● **Provided material**
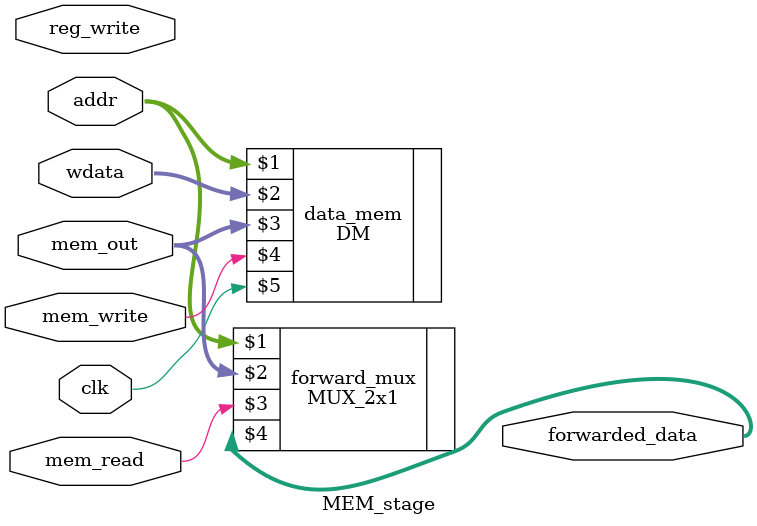
<source format=v>


module MEM_stage(addr, wdata, mem_write, mem_read, reg_write, mem_out, forwarded_data, clk);
	
    input [31:0] addr, wdata;
	input clk, mem_write, mem_read;
	inout reg_write;
	
	output [31:0] forwarded_data;
	
	inout [31:0] mem_out;
	
    DM data_mem(addr, wdata, mem_out, mem_write , clk);

	MUX_2x1 forward_mux(addr, mem_out, mem_read, forwarded_data);
	
endmodule
</source>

● **Brief**
Starting with the line that contains "output [31:0] forwarded_data;", return each line through the last one of the data above, exactly as written and nothing more.

● **Result of the task**
	output [31:0] forwarded_data;
	
	inout [31:0] mem_out;
	
    DM data_mem(addr, wdata, mem_out, mem_write , clk);

	MUX_2x1 forward_mux(addr, mem_out, mem_read, forwarded_data);
	
endmodule
</source>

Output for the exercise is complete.